Bu konuşmalardan, Meryemin -haşa- yanlış bir iş işlemediğini, bu hamileliğin, Hak tealanın takdiri ve kudretiyle, bir erkekle temas olmadan meydana geldiğini iyice anlayan Yusuf-i Neccar, artık bu hususta daha fazla soru sormanın, fikir yürütmenin ve çeşitli zanlarda bulunmanın yersiz olduğunu düşündü ve yanlış karar vermekten kaçındı.

Hazret-i Meryemin hamileliği belli olup, açığa çıkınca, ortalıkta bu mesele konuşulmaya ve herkes tarafından dedikodusu yapılmaya başlandı. Yahudiler çeşit çeşit iftiralarda bulunuyor, akla gelmeyecek ve ağza alınmayacak şeyler söylüyorlardı. Meryem gibi, iffet ve namusun, edeb ve hayanın zirvesinde olan tertemiz bir hanım için bu şekildeki sözler ve dedikodular elbette tahammülü mümkün olmayan bir sıkıntı, acısı çok şiddetli olan bir dert idi.

Bu hususta Meryem suresinin 22. ayet-i kerimesinde mealen şöyle buyrulmaktadır: “… Bununla (karnındaki bu çocuğu ile) ailesinden uzak bir yere (bir dağın ardında ve Beyt-i Lahm denilen bir yere) çekildi.” (Beyt-i Lahm, Kudüsün 10 kilometre güneyinde bir kasaba olup, o zaman sakin, tenha bir yerdi.)

Hazret-i Meryemin bu şekilde ayrı bir yere çekilmesi tabii ki, sıkıntıları gidermiyor, belki sadece azalmasına sebep oluyordu.
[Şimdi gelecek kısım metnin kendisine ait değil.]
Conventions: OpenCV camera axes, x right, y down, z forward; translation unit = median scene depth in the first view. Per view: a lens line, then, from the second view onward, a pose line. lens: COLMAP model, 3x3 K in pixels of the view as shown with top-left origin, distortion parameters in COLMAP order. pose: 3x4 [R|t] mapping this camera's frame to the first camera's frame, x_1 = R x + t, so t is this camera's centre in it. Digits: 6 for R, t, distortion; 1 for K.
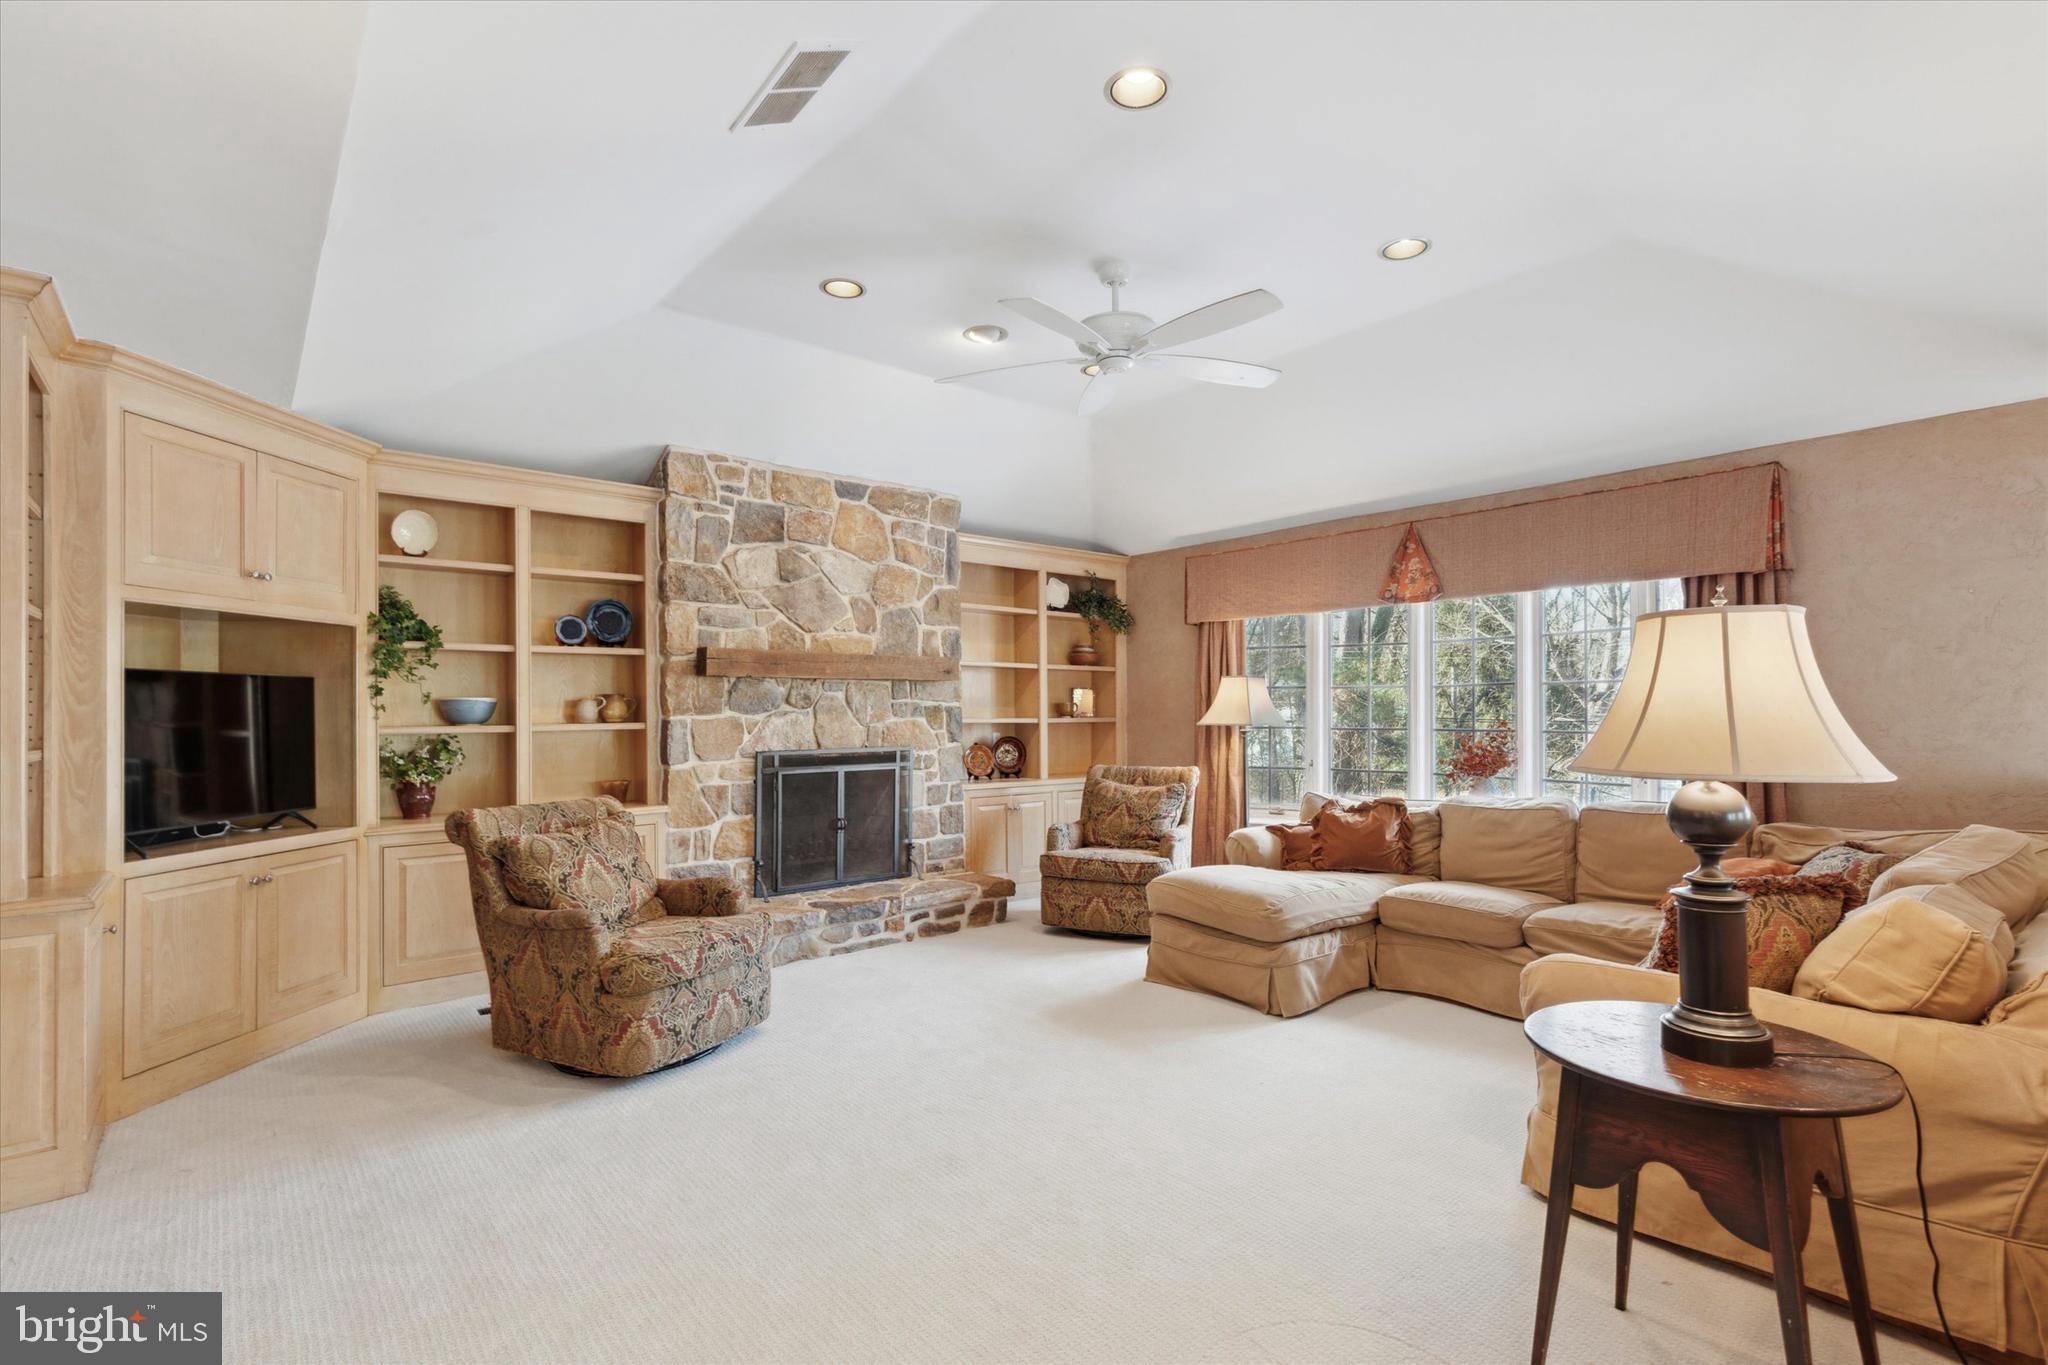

Lakin insanların böyle ileri geri konuştuklarını düşündükçe, üzüntü ve sıkıntısı artıyordu. Zaten hamilelik hali başlı başına, çok zahmetli bir durum idi. Bununla beraber, insanların yalan yanlış, uygunsuz laflar konuşmaları da bu zahmetin üzerine ikinci bir sıkıntı ve zahmet oluyordu. O ise, bütün bunların, Hak tealanın dilemesi ve takdiri ile olduğunu düşünerek tahammül etmeye çalışıyordu. Günleri hep böyle üzüntü ve sıkıntı içinde geçiyordu.